I'm one of the greybeards who has the 2400 BAUD modem negotiation tone sequences emblazened in my neurons. For a while I've been meaning to set up some Wireguard connections among some of my systems. Being as busy as I am with work and family, I've relinquished that to Tailscale for now. Sure, I could have sat down and jumped through the hoops to get everything set up and working across my various hosts, including network routes, firewall rules, key pairs, systemd units, and so forth. But the "cheap and easy" alternative was right there and worked (except when it forces re-authentication). With LLM agents, I was able to effortlessly analyze my existing network and produce tailored scripts to do precisely what I wanted. All I had to do was review the scripts for potential security issues and what not. Looking at the script, there are 3 or 4 specific tweaks that needed to be made to my network routing rules given my network topology. I could have read a few man pages and iterated on the script by hand to eventually get there after maybe an hour or two of futzing. The availability and effectiveness of the agents is simply too tempting for me. I'm not sure what this means about my skillset, or if that even matters any more. I am fairly confident that, so long as my brain still works well enough, I'll always be able to RTFM and figure things like this out myself. At this rate I wonder whether my kids will have the same ability. And I also wonder how much that will matter. Regardless, I'm still helping them figure things out the "old way" without over-reliance on LLMs. One thing I'm fairly certain about is that failure to develop problem-solving skills can only put them in a worse position in life, no matter how capable AI becomes.
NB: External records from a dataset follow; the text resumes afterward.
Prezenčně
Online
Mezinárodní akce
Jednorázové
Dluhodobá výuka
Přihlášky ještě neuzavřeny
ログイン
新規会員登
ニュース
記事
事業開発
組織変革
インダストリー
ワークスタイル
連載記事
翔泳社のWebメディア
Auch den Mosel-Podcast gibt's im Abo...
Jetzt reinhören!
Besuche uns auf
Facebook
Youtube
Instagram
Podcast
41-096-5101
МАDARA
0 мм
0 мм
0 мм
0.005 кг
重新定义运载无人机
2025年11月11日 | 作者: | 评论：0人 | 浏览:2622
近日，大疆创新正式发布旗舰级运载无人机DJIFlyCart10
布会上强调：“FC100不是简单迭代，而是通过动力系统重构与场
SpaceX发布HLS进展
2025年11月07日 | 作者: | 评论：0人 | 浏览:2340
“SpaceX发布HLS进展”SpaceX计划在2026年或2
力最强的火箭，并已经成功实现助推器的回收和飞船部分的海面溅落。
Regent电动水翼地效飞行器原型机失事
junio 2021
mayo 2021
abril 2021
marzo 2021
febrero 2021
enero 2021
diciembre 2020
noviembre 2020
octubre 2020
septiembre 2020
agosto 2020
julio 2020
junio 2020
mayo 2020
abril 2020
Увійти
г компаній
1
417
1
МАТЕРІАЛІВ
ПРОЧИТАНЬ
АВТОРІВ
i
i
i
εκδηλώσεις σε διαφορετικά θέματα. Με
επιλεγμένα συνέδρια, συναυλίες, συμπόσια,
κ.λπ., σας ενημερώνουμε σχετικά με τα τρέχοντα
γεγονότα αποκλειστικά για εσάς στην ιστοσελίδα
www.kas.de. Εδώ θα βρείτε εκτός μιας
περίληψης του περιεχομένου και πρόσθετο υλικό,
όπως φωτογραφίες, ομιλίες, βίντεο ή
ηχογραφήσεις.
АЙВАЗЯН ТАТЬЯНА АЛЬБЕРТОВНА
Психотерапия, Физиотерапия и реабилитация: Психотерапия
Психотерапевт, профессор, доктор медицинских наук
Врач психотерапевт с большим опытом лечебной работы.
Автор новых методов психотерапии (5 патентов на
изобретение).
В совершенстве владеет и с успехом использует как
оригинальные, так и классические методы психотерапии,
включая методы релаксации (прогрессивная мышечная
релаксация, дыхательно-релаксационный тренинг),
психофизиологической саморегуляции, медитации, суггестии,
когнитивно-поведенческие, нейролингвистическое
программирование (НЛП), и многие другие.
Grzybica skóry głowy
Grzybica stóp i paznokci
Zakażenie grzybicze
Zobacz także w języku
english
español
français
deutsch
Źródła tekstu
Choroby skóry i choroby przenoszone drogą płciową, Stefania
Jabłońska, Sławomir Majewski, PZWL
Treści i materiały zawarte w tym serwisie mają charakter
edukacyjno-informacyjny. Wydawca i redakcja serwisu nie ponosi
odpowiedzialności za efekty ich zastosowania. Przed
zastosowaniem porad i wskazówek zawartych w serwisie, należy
“The knowledge is not in danger, in fact, it has never been safer. The AI models have read every manual that no human reads.” I disagree. If you ask a model for a manual and it regurgitates that manual from its training data, it’s over-fitted. It will regurgitate something that looks like a training manual. Or whatever fits your query about training manuals. You still have to push back on them sometimes when you spot an error. And you can only spot them if you already know what you’re looking for and should expect. Otherwise you have to ignore the output and just get the links which… could be outdated or made up as well. You’ll never know until you verify the results. And this degrades with compression and time. There’s no royal road. I agree that trying and getting frustrated and having to take the effort to understand something pays off in spades. I just think it’s still worth it and vastly under appreciated in this era of “everything fast, now.”